Brief.
I need the number of lines in the data that contain the word "คลองพระอ", and nothing beyond it.

(Stored items)
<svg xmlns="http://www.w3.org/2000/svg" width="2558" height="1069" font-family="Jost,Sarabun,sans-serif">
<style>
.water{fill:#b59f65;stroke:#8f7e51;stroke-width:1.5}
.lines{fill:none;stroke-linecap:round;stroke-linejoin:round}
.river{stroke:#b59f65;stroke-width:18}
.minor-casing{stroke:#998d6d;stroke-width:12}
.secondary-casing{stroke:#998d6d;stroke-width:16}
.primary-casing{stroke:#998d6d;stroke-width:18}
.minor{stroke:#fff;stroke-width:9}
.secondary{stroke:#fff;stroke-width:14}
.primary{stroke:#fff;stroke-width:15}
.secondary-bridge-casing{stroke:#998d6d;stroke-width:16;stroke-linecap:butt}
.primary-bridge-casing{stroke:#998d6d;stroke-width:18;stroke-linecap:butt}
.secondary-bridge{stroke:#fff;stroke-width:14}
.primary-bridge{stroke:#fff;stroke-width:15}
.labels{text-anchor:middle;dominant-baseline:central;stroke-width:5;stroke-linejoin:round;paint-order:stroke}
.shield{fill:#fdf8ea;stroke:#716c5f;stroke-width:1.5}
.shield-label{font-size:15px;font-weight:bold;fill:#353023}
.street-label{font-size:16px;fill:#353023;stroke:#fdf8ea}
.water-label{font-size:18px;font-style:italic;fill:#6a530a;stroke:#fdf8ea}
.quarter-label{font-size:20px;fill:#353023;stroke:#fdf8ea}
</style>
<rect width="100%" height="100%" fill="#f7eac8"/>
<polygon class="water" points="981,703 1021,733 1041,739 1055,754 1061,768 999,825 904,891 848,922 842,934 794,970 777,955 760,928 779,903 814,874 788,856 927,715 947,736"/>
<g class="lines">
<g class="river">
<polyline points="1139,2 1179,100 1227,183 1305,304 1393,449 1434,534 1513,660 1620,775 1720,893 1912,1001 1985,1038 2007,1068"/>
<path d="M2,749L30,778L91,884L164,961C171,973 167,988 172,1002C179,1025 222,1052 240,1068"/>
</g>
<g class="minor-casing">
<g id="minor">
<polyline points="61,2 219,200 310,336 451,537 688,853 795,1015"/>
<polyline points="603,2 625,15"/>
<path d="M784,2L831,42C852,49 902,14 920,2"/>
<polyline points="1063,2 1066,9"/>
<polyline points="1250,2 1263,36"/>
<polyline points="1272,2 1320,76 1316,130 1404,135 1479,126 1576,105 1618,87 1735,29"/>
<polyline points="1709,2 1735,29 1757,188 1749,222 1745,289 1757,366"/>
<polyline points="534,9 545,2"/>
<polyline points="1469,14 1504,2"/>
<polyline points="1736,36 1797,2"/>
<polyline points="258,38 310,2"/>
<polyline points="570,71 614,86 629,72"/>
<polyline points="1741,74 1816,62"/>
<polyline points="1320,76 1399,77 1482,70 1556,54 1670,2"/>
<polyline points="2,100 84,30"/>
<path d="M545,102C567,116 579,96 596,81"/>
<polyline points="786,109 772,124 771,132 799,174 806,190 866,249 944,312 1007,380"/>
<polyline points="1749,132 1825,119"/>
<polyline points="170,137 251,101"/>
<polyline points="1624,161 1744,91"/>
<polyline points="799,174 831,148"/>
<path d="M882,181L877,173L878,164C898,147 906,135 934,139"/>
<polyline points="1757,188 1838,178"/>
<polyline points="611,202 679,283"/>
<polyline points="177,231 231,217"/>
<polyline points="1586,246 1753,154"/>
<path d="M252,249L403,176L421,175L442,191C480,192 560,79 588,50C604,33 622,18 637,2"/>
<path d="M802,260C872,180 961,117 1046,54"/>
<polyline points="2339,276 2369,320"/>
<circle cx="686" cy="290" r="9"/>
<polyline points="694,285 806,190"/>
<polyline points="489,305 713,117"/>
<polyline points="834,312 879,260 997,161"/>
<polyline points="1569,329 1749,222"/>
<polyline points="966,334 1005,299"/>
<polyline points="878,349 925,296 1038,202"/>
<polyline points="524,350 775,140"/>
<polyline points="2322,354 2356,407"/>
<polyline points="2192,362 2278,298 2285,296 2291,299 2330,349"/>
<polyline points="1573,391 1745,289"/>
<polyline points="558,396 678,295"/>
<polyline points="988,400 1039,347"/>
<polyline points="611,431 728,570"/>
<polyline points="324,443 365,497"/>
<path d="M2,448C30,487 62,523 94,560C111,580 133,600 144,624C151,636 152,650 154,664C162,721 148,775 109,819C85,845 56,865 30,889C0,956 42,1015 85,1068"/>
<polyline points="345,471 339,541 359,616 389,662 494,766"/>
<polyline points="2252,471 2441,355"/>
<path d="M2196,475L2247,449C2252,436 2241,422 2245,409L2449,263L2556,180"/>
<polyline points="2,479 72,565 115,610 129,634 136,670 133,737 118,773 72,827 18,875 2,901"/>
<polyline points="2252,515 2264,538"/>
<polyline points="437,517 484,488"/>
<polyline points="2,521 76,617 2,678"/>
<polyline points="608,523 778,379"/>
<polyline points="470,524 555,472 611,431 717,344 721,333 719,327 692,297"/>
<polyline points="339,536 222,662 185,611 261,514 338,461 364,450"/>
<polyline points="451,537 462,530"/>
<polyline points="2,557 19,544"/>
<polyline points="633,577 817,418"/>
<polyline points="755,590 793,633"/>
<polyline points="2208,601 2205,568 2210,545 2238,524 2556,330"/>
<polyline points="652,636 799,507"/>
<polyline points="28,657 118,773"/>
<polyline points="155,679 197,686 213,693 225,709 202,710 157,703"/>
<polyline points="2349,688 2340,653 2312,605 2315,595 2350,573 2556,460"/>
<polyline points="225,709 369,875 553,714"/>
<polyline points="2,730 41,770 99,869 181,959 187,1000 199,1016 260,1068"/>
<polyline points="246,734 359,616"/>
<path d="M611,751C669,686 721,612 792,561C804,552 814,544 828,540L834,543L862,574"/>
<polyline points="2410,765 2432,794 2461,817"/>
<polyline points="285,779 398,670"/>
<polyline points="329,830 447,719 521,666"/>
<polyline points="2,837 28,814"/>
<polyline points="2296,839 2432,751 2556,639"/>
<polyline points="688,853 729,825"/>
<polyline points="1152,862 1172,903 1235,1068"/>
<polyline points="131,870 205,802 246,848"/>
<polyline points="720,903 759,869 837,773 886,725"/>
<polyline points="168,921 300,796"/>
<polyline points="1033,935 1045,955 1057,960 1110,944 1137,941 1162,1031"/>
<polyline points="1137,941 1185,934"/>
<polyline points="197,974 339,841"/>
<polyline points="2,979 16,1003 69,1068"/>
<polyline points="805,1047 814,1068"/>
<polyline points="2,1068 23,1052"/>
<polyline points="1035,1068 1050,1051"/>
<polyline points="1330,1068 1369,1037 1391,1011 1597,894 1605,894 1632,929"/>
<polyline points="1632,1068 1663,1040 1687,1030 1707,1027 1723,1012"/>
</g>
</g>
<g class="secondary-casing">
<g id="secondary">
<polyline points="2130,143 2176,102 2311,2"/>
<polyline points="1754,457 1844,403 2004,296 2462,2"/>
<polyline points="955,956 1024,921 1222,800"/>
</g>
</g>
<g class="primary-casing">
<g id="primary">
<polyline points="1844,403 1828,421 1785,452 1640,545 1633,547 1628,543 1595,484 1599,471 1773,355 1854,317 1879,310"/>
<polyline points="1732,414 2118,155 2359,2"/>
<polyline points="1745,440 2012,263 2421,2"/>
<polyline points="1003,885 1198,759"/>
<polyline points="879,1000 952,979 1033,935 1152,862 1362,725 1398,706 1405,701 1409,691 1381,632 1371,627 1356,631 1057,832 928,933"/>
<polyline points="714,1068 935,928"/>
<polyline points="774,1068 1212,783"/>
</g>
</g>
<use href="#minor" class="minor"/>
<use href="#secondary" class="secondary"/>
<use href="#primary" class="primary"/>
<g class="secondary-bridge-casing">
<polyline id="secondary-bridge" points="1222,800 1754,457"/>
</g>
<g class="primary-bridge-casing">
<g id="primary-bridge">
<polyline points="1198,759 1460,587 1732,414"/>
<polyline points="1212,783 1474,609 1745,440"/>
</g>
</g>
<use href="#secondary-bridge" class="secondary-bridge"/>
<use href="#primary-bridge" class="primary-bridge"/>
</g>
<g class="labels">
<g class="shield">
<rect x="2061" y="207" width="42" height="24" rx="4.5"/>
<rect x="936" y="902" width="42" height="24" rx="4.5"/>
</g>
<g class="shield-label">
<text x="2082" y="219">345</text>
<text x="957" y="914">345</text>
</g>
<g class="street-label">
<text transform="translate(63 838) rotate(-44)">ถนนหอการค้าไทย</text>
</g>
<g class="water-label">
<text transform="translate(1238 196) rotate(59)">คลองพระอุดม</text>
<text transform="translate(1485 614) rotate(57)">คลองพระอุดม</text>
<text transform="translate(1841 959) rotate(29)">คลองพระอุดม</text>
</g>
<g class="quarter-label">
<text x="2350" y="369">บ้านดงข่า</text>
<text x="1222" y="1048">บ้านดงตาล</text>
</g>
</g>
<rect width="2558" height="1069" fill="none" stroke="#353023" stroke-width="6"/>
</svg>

Answer space.
3